Rodgers did manage to turn it around after that, just as he had following the 4-1 defeat to Forest, but the problems were clear.
Perhaps Leicester wouldn’t have been quite so easy to score against had Premier League winner Kasper Schmeichel not been allowed to leave to join Nice.
Schmeichel had established himself as one of the top stoppers in the Premier League, and most were utterly mystified when he joined the Ligue 1 side, including him.
“Well, my contract was coming up and I wasn’t really getting any response [from Leicester],” Schmeichel told The Times. “I’d have loved to have stayed at Leicester but that wasn’t what was meant to happen. I love the club.”
Outwardly, Schmeichel and Rodgers were very complimentary of each other, and yet reports from very proven well-informed journalists described the relationship as ‘fractious.’
Whatever the reason for Schmeichel leaving, it was a grim moment for Rodgers.
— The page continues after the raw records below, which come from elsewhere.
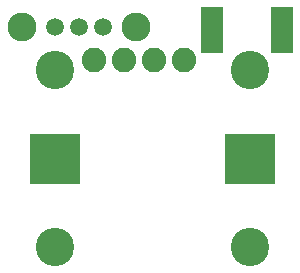
<source format=gbr>
G04 EAGLE Gerber RS-274X export*
G75*
%MOMM*%
%FSLAX34Y34*%
%LPD*%
%INSoldermask Bottom*%
%IPPOS*%
%AMOC8*
5,1,8,0,0,1.08239X$1,22.5*%
G01*
%ADD10R,4.203200X4.203200*%
%ADD11C,3.248200*%
%ADD12C,2.082800*%
%ADD13R,1.903200X3.903200*%
%ADD14C,1.511200*%
%ADD15C,2.453200*%


D10*
X198120Y127000D03*
D11*
X198120Y52000D03*
X198120Y202000D03*
D10*
X363220Y127000D03*
D11*
X363220Y202000D03*
X363220Y52000D03*
D12*
X231140Y210820D03*
X256540Y210820D03*
X281940Y210820D03*
X307340Y210820D03*
D13*
X331180Y236220D03*
X390180Y236220D03*
D14*
X218440Y238760D03*
X198440Y238760D03*
X238440Y238760D03*
D15*
X169940Y238760D03*
X266940Y238760D03*
M02*

</source>
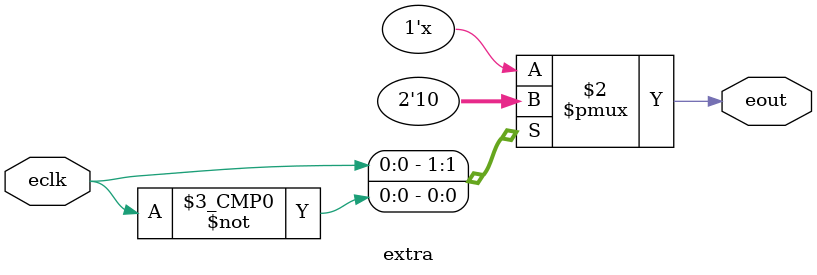
<source format=v>
`timescale 1ns / 1ps
module extra(input eclk, output reg eout
    );

always @ (eclk)
begin
case (eclk)
1'b1 : eout <= 1'b1;
1'b0 : eout <= 1'b0;
endcase
end



endmodule




</source>
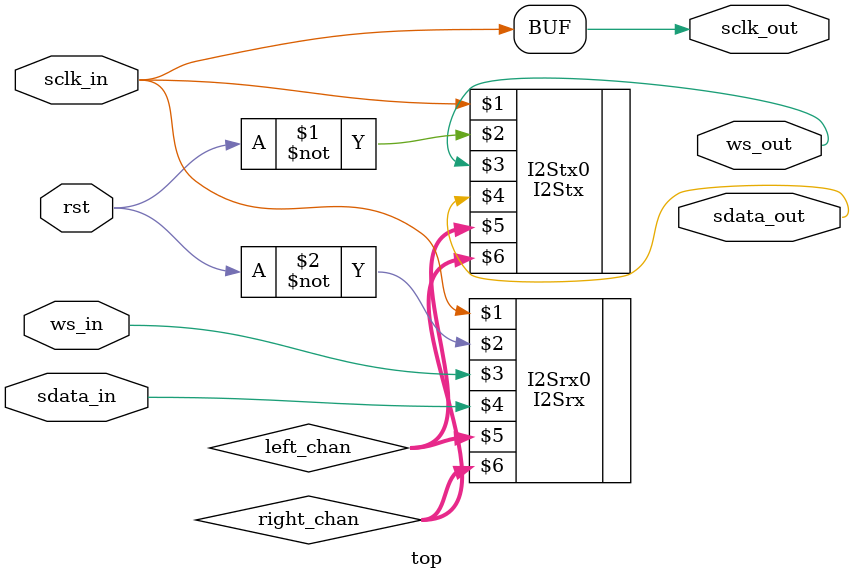
<source format=sv>
module top(
    input  logic sclk_in,
    input  logic rst,
    input  logic ws_in,
    input  logic sdata_in,
    output logic sclk_out,
    output logic ws_out,
    output logic sdata_out
           );

// Internal Logic
parameter WIDTH = 16;
logic [WIDTH-1:0] left_chan, right_chan;

// Instantiate modules
I2Stx #(WIDTH) I2Stx0 (sclk_in, ~rst, ws_out, sdata_out, left_chan, right_chan);
I2Srx #(WIDTH) I2Srx0 (sclk_in, ~rst, ws_in, sdata_in, left_chan, right_chan);

assign sclk_out = sclk_in;

endmodule
</source>
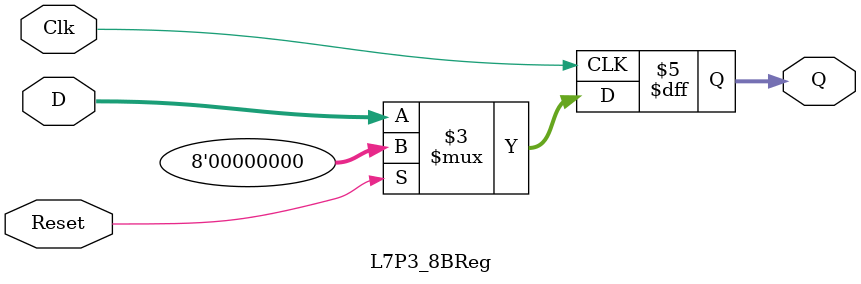
<source format=sv>
`timescale 1ns / 1ps


module L7P3_8BReg(
    input logic Clk,
    input logic Reset,
    input logic [7:0] D,
    output logic [7:0] Q
    );
    
    always_ff @ (posedge Clk)
    begin
        if(Reset)
            Q <= 8'b00000000;
            
        else
            Q <= D;
    end
    
endmodule

</source>
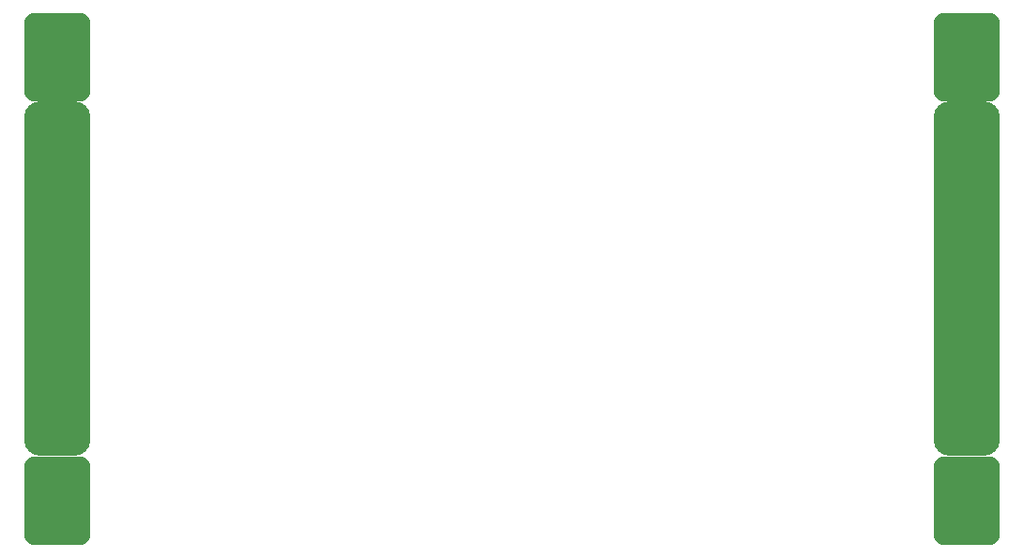
<source format=gtp>
%TF.GenerationSoftware,KiCad,Pcbnew,(6.0.8)*%
%TF.CreationDate,2023-05-12T01:14:41+02:00*%
%TF.ProjectId,SMDBattHolder,534d4442-6174-4744-986f-6c6465722e6b,rev?*%
%TF.SameCoordinates,Original*%
%TF.FileFunction,Paste,Top*%
%TF.FilePolarity,Positive*%
%FSLAX46Y46*%
G04 Gerber Fmt 4.6, Leading zero omitted, Abs format (unit mm)*
G04 Created by KiCad (PCBNEW (6.0.8)) date 2023-05-12 01:14:41*
%MOMM*%
%LPD*%
G01*
G04 APERTURE LIST*
G04 Aperture macros list*
%AMRoundRect*
0 Rectangle with rounded corners*
0 $1 Rounding radius*
0 $2 $3 $4 $5 $6 $7 $8 $9 X,Y pos of 4 corners*
0 Add a 4 corners polygon primitive as box body*
4,1,4,$2,$3,$4,$5,$6,$7,$8,$9,$2,$3,0*
0 Add four circle primitives for the rounded corners*
1,1,$1+$1,$2,$3*
1,1,$1+$1,$4,$5*
1,1,$1+$1,$6,$7*
1,1,$1+$1,$8,$9*
0 Add four rect primitives between the rounded corners*
20,1,$1+$1,$2,$3,$4,$5,0*
20,1,$1+$1,$4,$5,$6,$7,0*
20,1,$1+$1,$6,$7,$8,$9,0*
20,1,$1+$1,$8,$9,$2,$3,0*%
G04 Aperture macros list end*
%ADD10RoundRect,1.000000X-2.000000X-3.000000X2.000000X-3.000000X2.000000X3.000000X-2.000000X3.000000X0*%
%ADD11RoundRect,1.500000X1.500000X-14.500000X1.500000X14.500000X-1.500000X14.500000X-1.500000X-14.500000X0*%
G04 APERTURE END LIST*
D10*
X294000000Y-155000000D03*
X376000000Y-155000000D03*
X294000000Y-115000000D03*
X376000000Y-115000000D03*
D11*
X294000000Y-135000000D03*
X376000000Y-135000000D03*
M02*

</source>
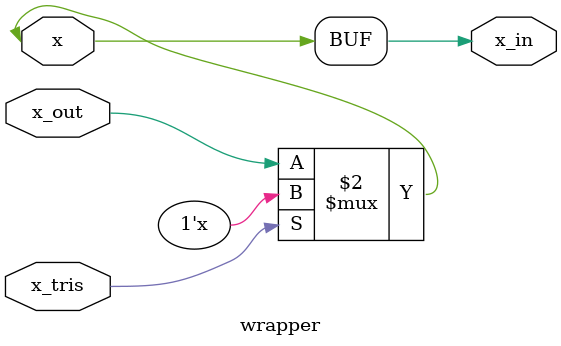
<source format=v>
`timescale 1ns/1ps
module wrapper(
  x_in,
  x_out,
  x_tris,
  x
  );

  output x_in;
  input x_out,x_tris;
  inout x;

  assign x_in = x;

  assign x = (!x_tris)? x_out : 1'bz;

endmodule

</source>
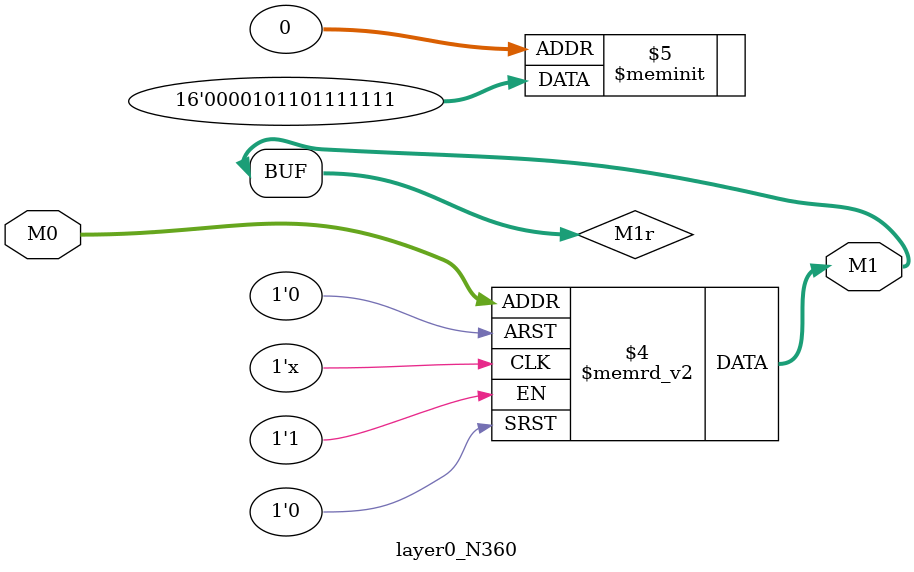
<source format=v>
module layer0_N360 ( input [2:0] M0, output [1:0] M1 );

	(*rom_style = "distributed" *) reg [1:0] M1r;
	assign M1 = M1r;
	always @ (M0) begin
		case (M0)
			3'b000: M1r = 2'b11;
			3'b100: M1r = 2'b11;
			3'b010: M1r = 2'b11;
			3'b110: M1r = 2'b00;
			3'b001: M1r = 2'b11;
			3'b101: M1r = 2'b10;
			3'b011: M1r = 2'b01;
			3'b111: M1r = 2'b00;

		endcase
	end
endmodule

</source>
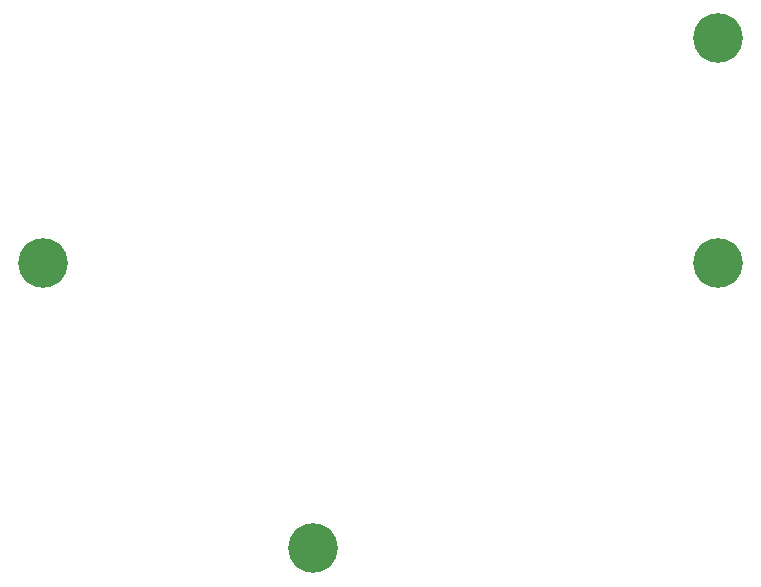
<source format=gbr>
%TF.GenerationSoftware,KiCad,Pcbnew,(6.0.10)*%
%TF.CreationDate,2023-03-05T22:19:41-08:00*%
%TF.ProjectId,tsbym-top_plate,74736279-6d2d-4746-9f70-5f706c617465,rev?*%
%TF.SameCoordinates,Original*%
%TF.FileFunction,Copper,L1,Top*%
%TF.FilePolarity,Positive*%
%FSLAX46Y46*%
G04 Gerber Fmt 4.6, Leading zero omitted, Abs format (unit mm)*
G04 Created by KiCad (PCBNEW (6.0.10)) date 2023-03-05 22:19:41*
%MOMM*%
%LPD*%
G01*
G04 APERTURE LIST*
%TA.AperFunction,ComponentPad*%
%ADD10C,4.200000*%
%TD*%
G04 APERTURE END LIST*
D10*
%TO.P,Ref\u002A\u002A,*%
%TO.N,*%
X189865000Y-79375000D03*
%TD*%
%TO.P,Ref\u002A\u002A,*%
%TO.N,*%
X155575000Y-122555000D03*
%TD*%
%TO.P,Ref\u002A\u002A,*%
%TO.N,*%
X132715000Y-98425000D03*
%TD*%
%TO.P,Ref\u002A\u002A,*%
%TO.N,*%
X189865000Y-98425000D03*
%TD*%
M02*

</source>
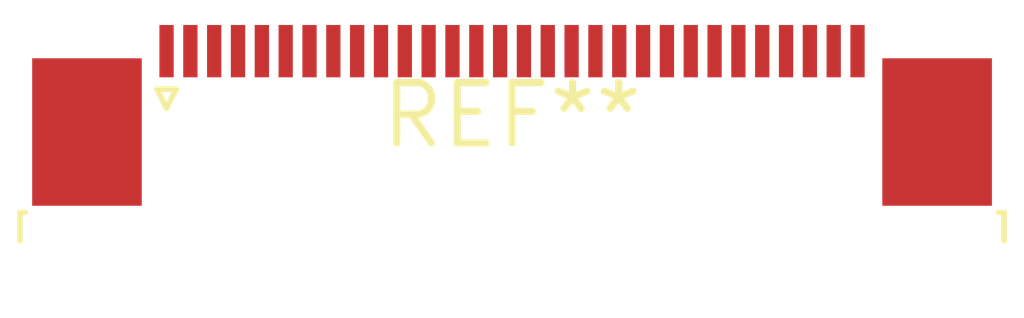
<source format=kicad_pcb>
(kicad_pcb (version 20240108) (generator pcbnew)

  (general
    (thickness 1.6)
  )

  (paper "A4")
  (layers
    (0 "F.Cu" signal)
    (31 "B.Cu" signal)
    (32 "B.Adhes" user "B.Adhesive")
    (33 "F.Adhes" user "F.Adhesive")
    (34 "B.Paste" user)
    (35 "F.Paste" user)
    (36 "B.SilkS" user "B.Silkscreen")
    (37 "F.SilkS" user "F.Silkscreen")
    (38 "B.Mask" user)
    (39 "F.Mask" user)
    (40 "Dwgs.User" user "User.Drawings")
    (41 "Cmts.User" user "User.Comments")
    (42 "Eco1.User" user "User.Eco1")
    (43 "Eco2.User" user "User.Eco2")
    (44 "Edge.Cuts" user)
    (45 "Margin" user)
    (46 "B.CrtYd" user "B.Courtyard")
    (47 "F.CrtYd" user "F.Courtyard")
    (48 "B.Fab" user)
    (49 "F.Fab" user)
    (50 "User.1" user)
    (51 "User.2" user)
    (52 "User.3" user)
    (53 "User.4" user)
    (54 "User.5" user)
    (55 "User.6" user)
    (56 "User.7" user)
    (57 "User.8" user)
    (58 "User.9" user)
  )

  (setup
    (pad_to_mask_clearance 0)
    (pcbplotparams
      (layerselection 0x00010fc_ffffffff)
      (plot_on_all_layers_selection 0x0000000_00000000)
      (disableapertmacros false)
      (usegerberextensions false)
      (usegerberattributes false)
      (usegerberadvancedattributes false)
      (creategerberjobfile false)
      (dashed_line_dash_ratio 12.000000)
      (dashed_line_gap_ratio 3.000000)
      (svgprecision 4)
      (plotframeref false)
      (viasonmask false)
      (mode 1)
      (useauxorigin false)
      (hpglpennumber 1)
      (hpglpenspeed 20)
      (hpglpendiameter 15.000000)
      (dxfpolygonmode false)
      (dxfimperialunits false)
      (dxfusepcbnewfont false)
      (psnegative false)
      (psa4output false)
      (plotreference false)
      (plotvalue false)
      (plotinvisibletext false)
      (sketchpadsonfab false)
      (subtractmaskfromsilk false)
      (outputformat 1)
      (mirror false)
      (drillshape 1)
      (scaleselection 1)
      (outputdirectory "")
    )
  )

  (net 0 "")

  (footprint "TE_3-1734839-0_1x30-1MP_P0.5mm_Horizontal" (layer "F.Cu") (at 0 0))

)

</source>
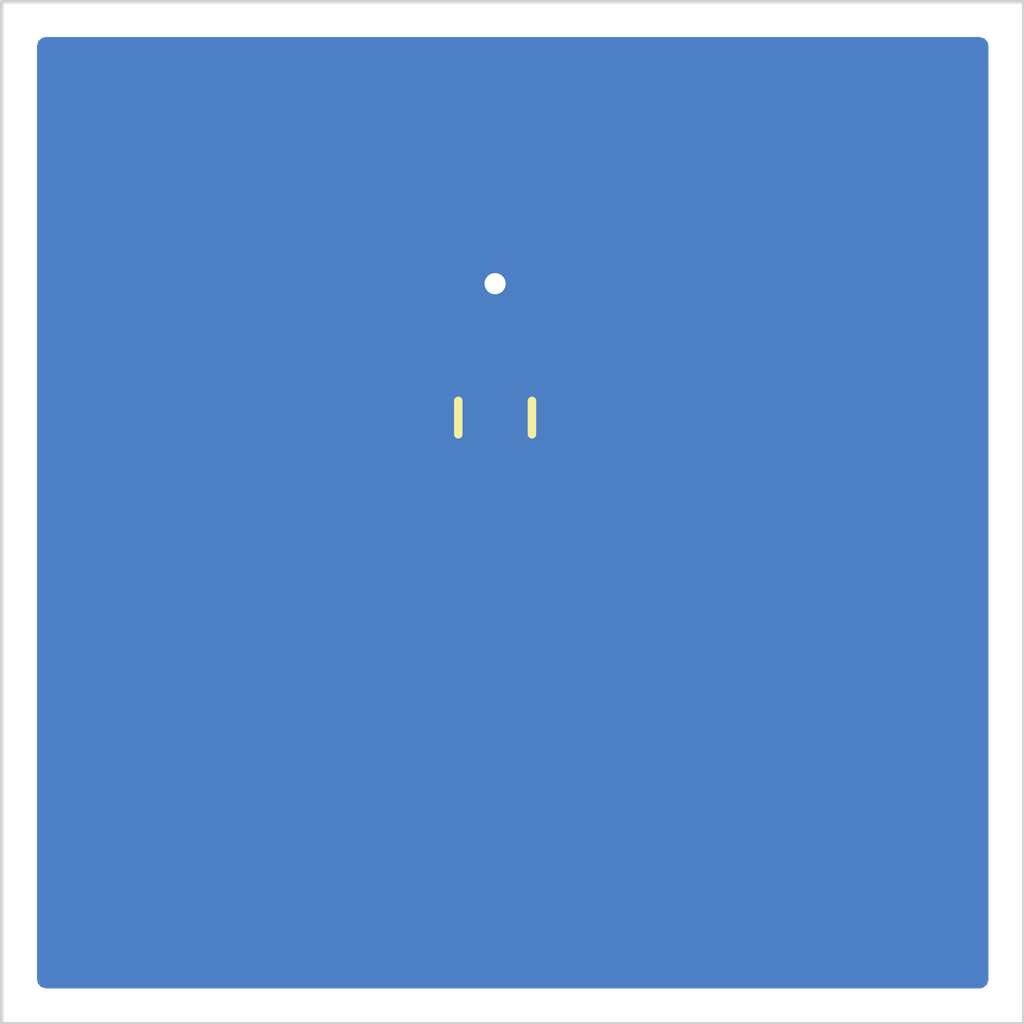
<source format=kicad_pcb>
(kicad_pcb
	(version 20240108)
	(generator "pcbnew")
	(generator_version "8.0")
	(general
		(thickness 1.6)
		(legacy_teardrops no)
	)
	(paper "A4")
	(layers
		(0 "F.Cu" signal)
		(31 "B.Cu" signal)
		(32 "B.Adhes" user "B.Adhesive")
		(33 "F.Adhes" user "F.Adhesive")
		(34 "B.Paste" user)
		(35 "F.Paste" user)
		(36 "B.SilkS" user "B.Silkscreen")
		(37 "F.SilkS" user "F.Silkscreen")
		(38 "B.Mask" user)
		(39 "F.Mask" user)
		(40 "Dwgs.User" user "User.Drawings")
		(41 "Cmts.User" user "User.Comments")
		(42 "Eco1.User" user "User.Eco1")
		(43 "Eco2.User" user "User.Eco2")
		(44 "Edge.Cuts" user)
		(45 "Margin" user)
		(46 "B.CrtYd" user "B.Courtyard")
		(47 "F.CrtYd" user "F.Courtyard")
		(48 "B.Fab" user)
		(49 "F.Fab" user)
		(50 "User.1" user)
		(51 "User.2" user)
		(52 "User.3" user)
		(53 "User.4" user)
		(54 "User.5" user)
		(55 "User.6" user)
		(56 "User.7" user)
		(57 "User.8" user)
		(58 "User.9" user)
	)
	(setup
		(pad_to_mask_clearance 0)
		(allow_soldermask_bridges_in_footprints no)
		(pcbplotparams
			(layerselection 0x00010fc_ffffffff)
			(plot_on_all_layers_selection 0x0000000_00000000)
			(disableapertmacros no)
			(usegerberextensions no)
			(usegerberattributes yes)
			(usegerberadvancedattributes yes)
			(creategerberjobfile yes)
			(dashed_line_dash_ratio 12.000000)
			(dashed_line_gap_ratio 3.000000)
			(svgprecision 4)
			(plotframeref no)
			(viasonmask no)
			(mode 1)
			(useauxorigin no)
			(hpglpennumber 1)
			(hpglpenspeed 20)
			(hpglpendiameter 15.000000)
			(pdf_front_fp_property_popups yes)
			(pdf_back_fp_property_popups yes)
			(dxfpolygonmode yes)
			(dxfimperialunits yes)
			(dxfusepcbnewfont yes)
			(psnegative no)
			(psa4output no)
			(plotreference yes)
			(plotvalue yes)
			(plotfptext yes)
			(plotinvisibletext no)
			(sketchpadsonfab no)
			(subtractmaskfromsilk no)
			(outputformat 1)
			(mirror no)
			(drillshape 1)
			(scaleselection 1)
			(outputdirectory "")
		)
	)
	(net 0 "")
	(net 1 "A")
	(net 2 "B")
	(footprint "Resistor_SMD:R_0603_1608Metric" (layer "F.Cu") (at 144.5 95.9 90))
	(footprint "NetTie:NetTie-2_SMD_Pad0.5mm" (layer "F.Cu") (at 144.5 94.5 -90))
	(gr_rect
		(start 137.5 90)
		(end 152 104.5)
		(stroke
			(width 0.05)
			(type default)
		)
		(fill none)
		(layer "Edge.Cuts")
		(uuid "bead2996-4868-48a3-919e-3743e6296f6b")
	)
	(via
		(at 144.5 94)
		(size 0.5)
		(drill 0.3)
		(layers "F.Cu" "B.Cu")
		(free yes)
		(net 2)
		(uuid "4b8d3731-6cd8-4f67-a659-7cbd9fcf0604")
	)
	(zone
		(net 2)
		(net_name "B")
		(layer "B.Cu")
		(uuid "0a20124f-74b0-4055-a6e6-e87b035a7722")
		(hatch edge 0.5)
		(connect_pads
			(clearance 0.5)
		)
		(min_thickness 0.25)
		(filled_areas_thickness no)
		(fill yes
			(thermal_gap 0.5)
			(thermal_bridge_width 0.5)
		)
		(polygon
			(pts
				(xy 152 90) (xy 137.5 90) (xy 137.5 104.5) (xy 152 104.5)
			)
		)
		(filled_polygon
			(layer "B.Cu")
			(pts
				(xy 151.442539 90.520185) (xy 151.488294 90.572989) (xy 151.4995 90.6245) (xy 151.4995 103.8755)
				(xy 151.479815 103.942539) (xy 151.427011 103.988294) (xy 151.3755 103.9995) (xy 138.1245 103.9995)
				(xy 138.057461 103.979815) (xy 138.011706 103.927011) (xy 138.0005 103.8755) (xy 138.0005 90.6245)
				(xy 138.020185 90.557461) (xy 138.072989 90.511706) (xy 138.1245 90.5005) (xy 151.3755 90.5005)
			)
		)
	)
)

</source>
He was left with Danny Ward, who has been nowhere near the same level, he lost a real leader from his squad and the results have ultimately spoken for themselves.
If there was one result that ultimately summed up Leicester’s struggles this season under Brendan Rodgers, then it was this. It promised so much yet was blighted by inexplicable humiliating self-implosion.
When Kieran Dewsbury-Hall put the Foxes a goal up at Anfield, everything looked like it was going brilliantly. Rodgers’ team had won six of their last eight games in all competitions and Liverpool looked vulnerable.
On a personal level, Rodgers was back at a club who had sacked him and really showing them his worth as well. It was all going splendidly.
However, two Wout Faes own-goals in seven minutes before half-time knocked the stuffing clean out of them. They went from a bang in-form confident team about to put Liverpool to the sword to national laughing stock within minutes – and it was entirely their own doing.
Crystal Palace had no wins in 13 games and had only managed a handful of shots in the previous six weeks when Leicester arrived at Selhurst Park for a crucial relegation six-pointed.
Sure, the Eagles had Roy Hodgson back in the dugout for his first game since being reappointed, but any benefit to that was surely cancelled out by Palace star man Wilfried Zaha limping off half-way through the contest.
Palace were shot-shy to a crippling extent, they even they managed to pepper the Leicester goal with countless attempts throughout the 90 minutes.
Leicester took the lead through Ricardo Perreira early in the second half. One nil up, crucial game, opposition confidence on the floor and their best player off the pitch…plain sailing surely? Not for Leicester.
Again, an own goal, this time from goalkeeper Daniel Iversen, was their undoing before Jean-Philippe Mateta won it for Crystal Palace deep into injury time.